What to work on ->
[A] Translate this sentence from the patent text about swappable aircraft battery packs into French: "The method includes, while the aircraft is in flight, gathering, by the control unit, the inflight data from the aircraft and saving the gathered inflight data to the data storage module of the swappable battery pack."
[B] In the patent text about swappable aircraft battery packs, what retrieves the gathered inflight data from the data storage module once the pack is removed after landing?
[C] Continue the patent text about swappable aircraft battery packs, picking up right after its last claim.

METHODS, SYSTEMS, BATTERY, CHARGING STATION

Abstract

A method for gathering inflight data during operation of an electric or hybrid-electric aircraft. The aircraft includes: a swappable battery pack, connected to an electrical system of the aircraft, the swappable battery pack including a data storage module accessible via a data interface of the swappable battery pack; and a control unit, connected to the swappable battery pack via the data interface. The method includes, while the aircraft is in flight, gathering, by the control unit, the inflight data from the aircraft and saving the gathered inflight data to the data storage module of the swappable battery pack.

Claims

1. A method for gathering inflight data during operation of an electric or hybrid-electric aircraft, the aircraft including: a swappable battery pack, connected to an electrical system of the aircraft, the swappable battery pack including a data storage module accessible via a data interface of the swappable battery pack; a control unit, connected to the swappable battery pack via the data interface; the method including: while the aircraft is in flight, gathering, by the control unit, the inflight data from the aircraft and saving the gathered inflight data to the data storage module of the swappable battery pack.

2. The method of claim 1 further including, after the aircraft has landed, removing the swappable battery pack from the aircraft and connecting the swappable battery pack to a charging station, and wherein the charging station retrieves the gathered inflight data from the data storage module of the swappable battery pack.

3. The method of claim 2, further including the charging station transmitting the gathered inflight data to a remote server.

Data shown ->
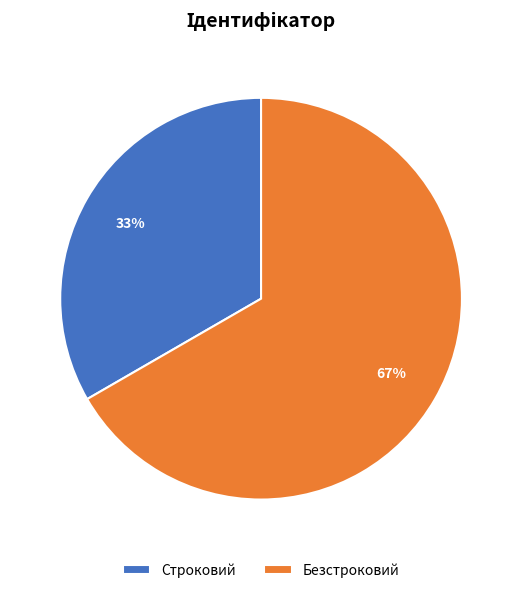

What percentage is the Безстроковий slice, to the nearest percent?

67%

Answers per task ->
[A] La méthode comprend, pendant que l'aéronef est en vol, la collecte, par l'unité de commande, des données de vol provenant de l'aéronef et l'enregistrement des données de vol collectées dans le module de stockage de données du bloc-batterie interchangeable.

[B] The charging station retrieves it.

[C]
4. The method of claim 2, wherein the swappable battery pack and the charging station each include a respective wireless connectivity module, and wherein the charging station connects to the swappable battery pack via the respective wireless connectivity modules.

5. The method of claim 2, wherein after retrieving the gathered inflight data from the data storage module of the swappable battery pack, the charging station deletes the data stored in the data storage module of the swappable battery pack.

6. The method of claim 1, wherein the control unit tags the gathered inflight data with aircraft-identifying metadata.

7. The method of claim 1, wherein the control unit buffers the gathered inflight data in an intermediate storage unit, and saves the gathered inflight data to the data storage module of the swappable battery pack from the intermediate storage unit.

8. The method of claim 1, wherein the control unit is a network switch connected to the data interface of the swappable battery pack and to one or more of: a power distribution system of the aircraft, an electrical propulsion unit of the aircraft, and a battery management system of the swappable battery pack.

9. A method for retrieving inflight data gathered during operation of an electric or hybrid-electric aircraft, the method including: connecting a swappable battery pack to a charging station, wherein the swappable battery pack includes a data storage module storing inflight data gathered during flight of the aircraft; and retrieving, from the data storage module of the swappable battery pack to the charging station, the stored inflight data gathered during flight of the aircraft.

10. The method of claim 9, further comprising: transmitting, by the charging station, the inflight data on to a remote server.

11. The method of claim 9, wherein the swappable battery pack and the charging station each include a wireless connectivity module, and wherein connecting the swappable battery pack to the charging station comprises: determining that the swappable battery pack is not providing power to a propulsion unit of the aircraft; and after determining that the swappable battery pack is not providing power to the propulsion unit of the aircraft, establishing wireless connection between the swappable battery pack and the charging station.

12. The method of claim 9, further comprising: after retrieving the data stored in the data storage module of the swappable battery pack, deleting the data.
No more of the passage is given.